◆ DIRECTIONS FOR THIS TASK
What is the number of lines in the data below that contain "input"? Reply with the number only.

◆ Stored records
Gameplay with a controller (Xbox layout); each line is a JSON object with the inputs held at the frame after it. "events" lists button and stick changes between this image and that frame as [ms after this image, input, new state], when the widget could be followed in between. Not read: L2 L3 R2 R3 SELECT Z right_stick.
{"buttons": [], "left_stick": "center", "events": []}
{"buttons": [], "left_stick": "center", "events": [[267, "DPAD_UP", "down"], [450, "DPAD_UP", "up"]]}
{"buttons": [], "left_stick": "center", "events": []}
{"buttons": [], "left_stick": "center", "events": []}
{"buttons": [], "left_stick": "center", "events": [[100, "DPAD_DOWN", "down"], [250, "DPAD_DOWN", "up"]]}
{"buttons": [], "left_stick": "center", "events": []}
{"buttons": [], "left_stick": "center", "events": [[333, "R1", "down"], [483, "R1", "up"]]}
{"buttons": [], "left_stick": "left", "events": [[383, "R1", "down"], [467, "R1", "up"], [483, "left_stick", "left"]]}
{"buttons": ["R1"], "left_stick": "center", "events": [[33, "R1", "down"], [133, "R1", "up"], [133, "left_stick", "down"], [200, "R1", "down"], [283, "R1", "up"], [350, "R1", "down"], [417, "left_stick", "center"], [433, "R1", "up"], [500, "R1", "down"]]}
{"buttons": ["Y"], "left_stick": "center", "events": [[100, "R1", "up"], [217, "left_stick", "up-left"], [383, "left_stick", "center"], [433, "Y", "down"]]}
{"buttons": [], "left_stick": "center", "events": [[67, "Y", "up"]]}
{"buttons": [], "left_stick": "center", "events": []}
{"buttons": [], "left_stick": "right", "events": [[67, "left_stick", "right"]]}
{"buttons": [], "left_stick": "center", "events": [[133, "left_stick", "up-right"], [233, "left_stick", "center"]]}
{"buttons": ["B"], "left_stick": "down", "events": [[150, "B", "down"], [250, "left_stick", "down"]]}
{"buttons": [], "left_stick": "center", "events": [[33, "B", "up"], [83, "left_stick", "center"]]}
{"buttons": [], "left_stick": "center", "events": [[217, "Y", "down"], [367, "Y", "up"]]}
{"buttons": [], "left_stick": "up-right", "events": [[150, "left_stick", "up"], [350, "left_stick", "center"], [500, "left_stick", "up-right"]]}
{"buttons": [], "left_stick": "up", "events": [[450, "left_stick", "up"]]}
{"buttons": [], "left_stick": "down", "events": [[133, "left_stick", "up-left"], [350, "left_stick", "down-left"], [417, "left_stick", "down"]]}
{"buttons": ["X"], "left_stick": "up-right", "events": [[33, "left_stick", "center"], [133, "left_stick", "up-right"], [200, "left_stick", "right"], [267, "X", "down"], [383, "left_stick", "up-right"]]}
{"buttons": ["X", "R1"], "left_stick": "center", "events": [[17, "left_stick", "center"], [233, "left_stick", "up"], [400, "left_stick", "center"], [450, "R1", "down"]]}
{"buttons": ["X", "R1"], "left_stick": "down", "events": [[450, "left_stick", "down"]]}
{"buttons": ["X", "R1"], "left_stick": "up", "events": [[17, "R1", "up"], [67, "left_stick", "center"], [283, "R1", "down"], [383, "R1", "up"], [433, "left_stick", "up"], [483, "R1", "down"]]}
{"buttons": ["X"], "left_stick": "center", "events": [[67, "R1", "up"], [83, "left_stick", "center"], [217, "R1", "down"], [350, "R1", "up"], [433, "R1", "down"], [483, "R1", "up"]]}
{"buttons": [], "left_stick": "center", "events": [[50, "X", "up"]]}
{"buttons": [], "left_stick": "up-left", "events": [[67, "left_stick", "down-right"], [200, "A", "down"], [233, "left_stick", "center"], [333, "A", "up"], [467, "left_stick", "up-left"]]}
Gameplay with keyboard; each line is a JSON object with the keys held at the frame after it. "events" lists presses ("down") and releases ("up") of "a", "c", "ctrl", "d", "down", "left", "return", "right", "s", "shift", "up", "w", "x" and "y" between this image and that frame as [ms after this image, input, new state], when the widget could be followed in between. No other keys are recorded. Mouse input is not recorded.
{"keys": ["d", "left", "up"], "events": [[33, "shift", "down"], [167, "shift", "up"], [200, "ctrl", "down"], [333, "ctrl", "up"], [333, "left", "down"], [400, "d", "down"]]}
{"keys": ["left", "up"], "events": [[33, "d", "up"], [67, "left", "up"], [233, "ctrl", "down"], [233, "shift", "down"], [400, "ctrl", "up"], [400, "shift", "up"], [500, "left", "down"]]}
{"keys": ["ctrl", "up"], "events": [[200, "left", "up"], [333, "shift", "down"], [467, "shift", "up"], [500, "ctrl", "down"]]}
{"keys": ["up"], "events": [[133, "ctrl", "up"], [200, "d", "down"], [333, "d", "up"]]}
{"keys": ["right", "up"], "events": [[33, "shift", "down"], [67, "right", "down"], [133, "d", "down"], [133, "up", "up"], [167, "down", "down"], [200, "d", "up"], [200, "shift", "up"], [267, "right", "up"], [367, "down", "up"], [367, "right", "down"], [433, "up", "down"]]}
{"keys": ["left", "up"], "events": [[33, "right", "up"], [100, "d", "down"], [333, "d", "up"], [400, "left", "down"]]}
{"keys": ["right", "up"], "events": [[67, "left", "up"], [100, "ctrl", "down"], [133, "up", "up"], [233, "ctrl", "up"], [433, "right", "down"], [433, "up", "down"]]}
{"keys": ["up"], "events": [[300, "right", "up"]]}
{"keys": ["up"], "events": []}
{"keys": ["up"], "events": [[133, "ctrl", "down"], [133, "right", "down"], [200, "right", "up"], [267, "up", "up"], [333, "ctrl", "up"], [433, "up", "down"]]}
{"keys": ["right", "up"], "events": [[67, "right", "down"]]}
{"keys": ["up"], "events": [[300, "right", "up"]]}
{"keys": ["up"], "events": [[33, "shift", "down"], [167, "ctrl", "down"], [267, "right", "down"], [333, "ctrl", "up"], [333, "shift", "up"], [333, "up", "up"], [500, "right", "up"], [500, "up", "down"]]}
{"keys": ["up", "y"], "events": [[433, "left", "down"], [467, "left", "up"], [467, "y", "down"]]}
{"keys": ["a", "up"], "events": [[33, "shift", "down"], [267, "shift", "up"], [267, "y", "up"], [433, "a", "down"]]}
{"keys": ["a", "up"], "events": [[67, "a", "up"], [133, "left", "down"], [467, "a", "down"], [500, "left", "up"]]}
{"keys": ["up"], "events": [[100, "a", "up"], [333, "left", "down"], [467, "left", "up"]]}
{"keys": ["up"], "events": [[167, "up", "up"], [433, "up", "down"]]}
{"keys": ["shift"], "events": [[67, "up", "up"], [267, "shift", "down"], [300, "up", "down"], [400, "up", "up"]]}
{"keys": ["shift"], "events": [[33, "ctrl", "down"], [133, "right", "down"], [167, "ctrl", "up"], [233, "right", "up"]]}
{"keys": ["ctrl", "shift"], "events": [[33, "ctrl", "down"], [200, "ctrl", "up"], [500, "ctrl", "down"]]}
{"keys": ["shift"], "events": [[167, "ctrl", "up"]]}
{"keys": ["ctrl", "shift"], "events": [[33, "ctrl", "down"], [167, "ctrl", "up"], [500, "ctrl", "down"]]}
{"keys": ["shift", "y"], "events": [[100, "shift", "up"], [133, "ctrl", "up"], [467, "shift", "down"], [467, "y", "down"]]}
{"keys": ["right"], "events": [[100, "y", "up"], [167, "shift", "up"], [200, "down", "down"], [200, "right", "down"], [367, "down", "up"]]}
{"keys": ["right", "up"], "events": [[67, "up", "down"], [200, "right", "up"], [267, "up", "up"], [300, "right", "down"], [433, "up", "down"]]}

◆ RESPONSE AREA
2